Fluid Leak
The old passenger side shock had zero resistance and undoubtedly has been shot since it lost all fluid two years ago. The top nut on the OEM shock was 15mm and the lower stud nut was 18mm. With access considerably limited, the top nut removal was excruciatingly slow but doable. Replacement was straight forward.
The driver side top nut I accessed through the grommet hole in the firewall. I ended up using a 15mm flex head ratcheting wrench to remove it. AND I THOUGHT THE PASSENGER SIDE WAS SLOW GOING !!! With the flex head wrench almost upright at around 70 degrees, a one click ratchet turn was all I could manage through the firewall hole. Due to the incredibly limited access I cannot imagine removing the top nut with anything other than a flex head ratcheting wrench or other thin profile/ max access tool. The lower mounting stud snapped off during the nut removal. It was replaced with Doorman kit 31001. Driver side shock was easier replaced than removed, but curse the engineering here. I did.
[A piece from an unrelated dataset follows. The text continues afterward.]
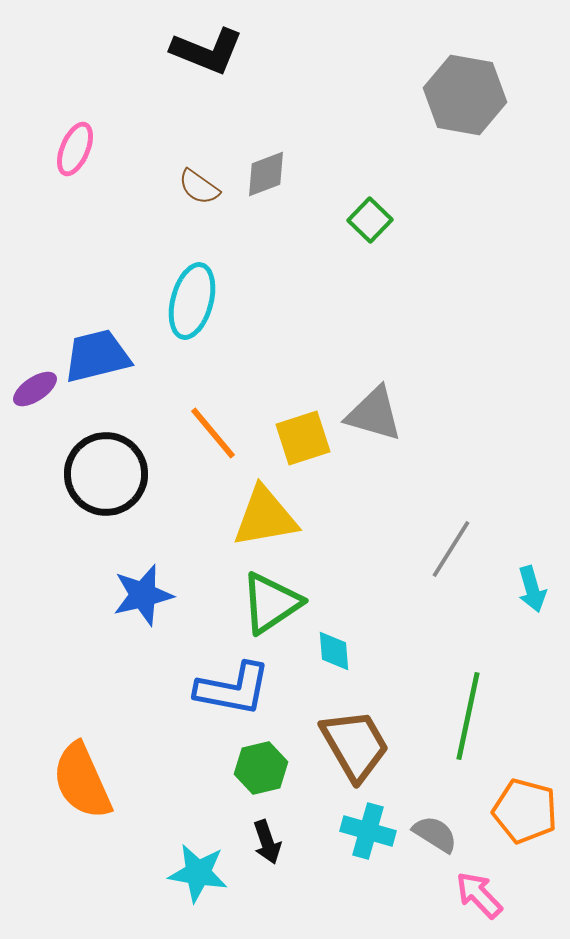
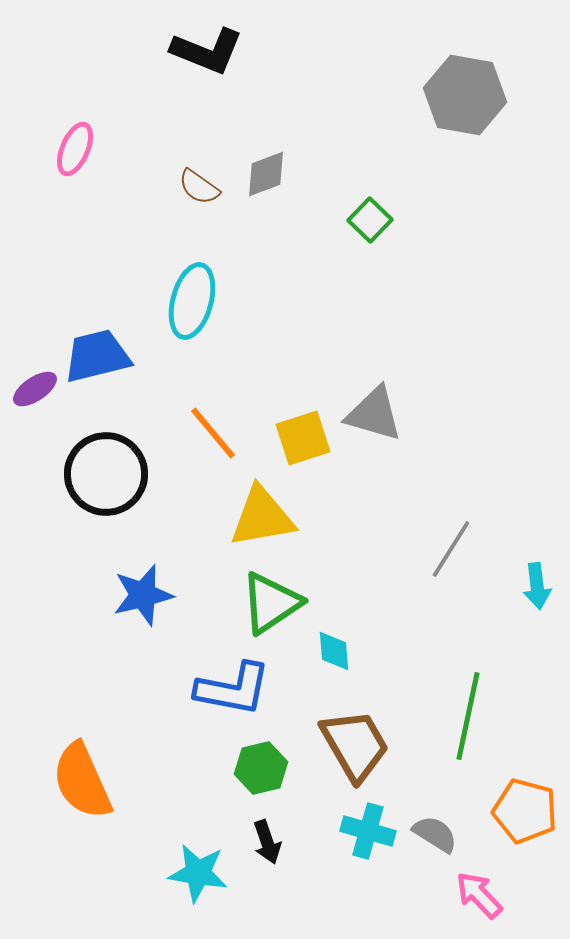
yellow triangle: moved 3 px left
cyan arrow: moved 5 px right, 3 px up; rotated 9 degrees clockwise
Yeah, that "engineering" is pretty pathetic. I just did my front shocks, and it's far more difficult than it should be.
I use Bilstein shocks which have an added benefit of a rather large and thick lower "nut" that's located under the shock tower when installed. Along with coating the top threaded stud of the new shock with anti-seize before installed the nut removing them is relatively easy. Blistein are also a mono-tube design with flexible boots over the piston-side rod---those with the thin metal shield can be a huge PITA during removal as that shield makes removal very difficult.